A sustainable water bottle
The man behind the launch of a new reusable bamboo-paneled bottle that filters water with coconut shells wants to make a difference helping people all over the planet. His name is Ben Kander, the founder of startup company Welly LLC, which introduced the Welly Bottle on the Kickstarter crowd-funding online network in May.
The Welly Bottle is a personal water bottle made with a plant-based casing that purifies water with a filter made from coconut shell carbon. Featuring a streamlined design of about 9” x 4”, the bottle easily fits into purses or bags and holds 24 oz. As users drink from the bottle, water flows past the filter removing chlorine, odor and unwanted tastes from potable tap water. Each filter can purify enough water to effectively replace 300 plastic water bottles, he says.
“I wanted to provide a convenient solution for drinking water that you could take with you on the go and that was a part of the design in terms of the shape of it. A lot of bottles are big and round and they couldn’t fit in my travel bag. I wanted something more like a canteen that’s flat. When you empty this, you can compress both sides of it and you can stow away much easier than a big round bottle.”

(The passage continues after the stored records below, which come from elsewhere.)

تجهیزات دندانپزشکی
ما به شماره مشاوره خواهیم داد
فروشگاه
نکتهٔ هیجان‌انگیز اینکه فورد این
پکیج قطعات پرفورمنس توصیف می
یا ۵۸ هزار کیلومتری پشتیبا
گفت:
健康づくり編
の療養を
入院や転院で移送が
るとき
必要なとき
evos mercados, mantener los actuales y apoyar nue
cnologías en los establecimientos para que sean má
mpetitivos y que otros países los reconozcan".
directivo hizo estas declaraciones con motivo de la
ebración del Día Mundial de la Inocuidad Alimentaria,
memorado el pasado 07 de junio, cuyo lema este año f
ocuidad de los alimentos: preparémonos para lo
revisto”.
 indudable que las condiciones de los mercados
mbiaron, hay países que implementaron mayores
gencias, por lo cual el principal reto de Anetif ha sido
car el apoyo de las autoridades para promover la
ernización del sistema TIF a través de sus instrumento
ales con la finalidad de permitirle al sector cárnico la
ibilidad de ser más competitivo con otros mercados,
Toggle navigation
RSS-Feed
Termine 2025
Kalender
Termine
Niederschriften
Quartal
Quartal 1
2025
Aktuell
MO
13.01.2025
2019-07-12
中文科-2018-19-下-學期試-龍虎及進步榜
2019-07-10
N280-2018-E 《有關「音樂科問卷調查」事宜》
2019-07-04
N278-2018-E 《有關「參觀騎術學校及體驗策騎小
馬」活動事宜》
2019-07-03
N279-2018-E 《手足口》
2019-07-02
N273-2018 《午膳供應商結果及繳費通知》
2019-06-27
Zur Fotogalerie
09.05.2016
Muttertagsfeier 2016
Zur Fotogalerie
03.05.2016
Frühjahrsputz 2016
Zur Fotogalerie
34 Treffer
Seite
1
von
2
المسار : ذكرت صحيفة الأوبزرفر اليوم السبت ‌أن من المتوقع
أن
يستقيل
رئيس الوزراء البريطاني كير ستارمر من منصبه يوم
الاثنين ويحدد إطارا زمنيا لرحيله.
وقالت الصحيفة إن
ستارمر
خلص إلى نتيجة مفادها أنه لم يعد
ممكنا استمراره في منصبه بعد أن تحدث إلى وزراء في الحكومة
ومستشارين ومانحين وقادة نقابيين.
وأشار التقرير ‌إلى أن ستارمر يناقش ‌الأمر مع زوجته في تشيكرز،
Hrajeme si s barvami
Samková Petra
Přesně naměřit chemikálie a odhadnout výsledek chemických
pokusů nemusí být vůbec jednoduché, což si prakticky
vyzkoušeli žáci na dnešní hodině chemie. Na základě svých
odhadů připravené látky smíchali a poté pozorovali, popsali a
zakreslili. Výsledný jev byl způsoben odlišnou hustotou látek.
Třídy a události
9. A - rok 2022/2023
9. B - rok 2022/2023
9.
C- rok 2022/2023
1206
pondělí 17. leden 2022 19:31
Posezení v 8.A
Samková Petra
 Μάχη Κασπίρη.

Kander says the real genesis behind his idea stems from when his mother got sick and died from liver cancer three years ago. His mentality shifted to being mindful of the things people put into their bodies and wanted to help people help themselves by removing bad things from the water.
“After she passed, I was living in London and the tap water tasted terrible. I had previously studied sustainable business at Emory University and wanted to use this background to do something about improving the quality of water people drink. I learned about water domestically and internationally, finding that the former varies greatly from municipality to municipality, town to town, and often it has contaminants in it,” Kander says.
Working with product development scientists and industrial engineers, he developed a prototype and is trying to raise $50,000 to cover manufacturing costs. The bottle will retail for around $35.
“If you reuse this bottle, you’re going to help save so much plastic in which 80 percent of it gets thrown into landfills and not recycled. It takes three times the amount of water to produce one bottle than it does to fill it, and water is needed to ship and transport bottles. This cuts out all of those unnecessary things,” Kander adds.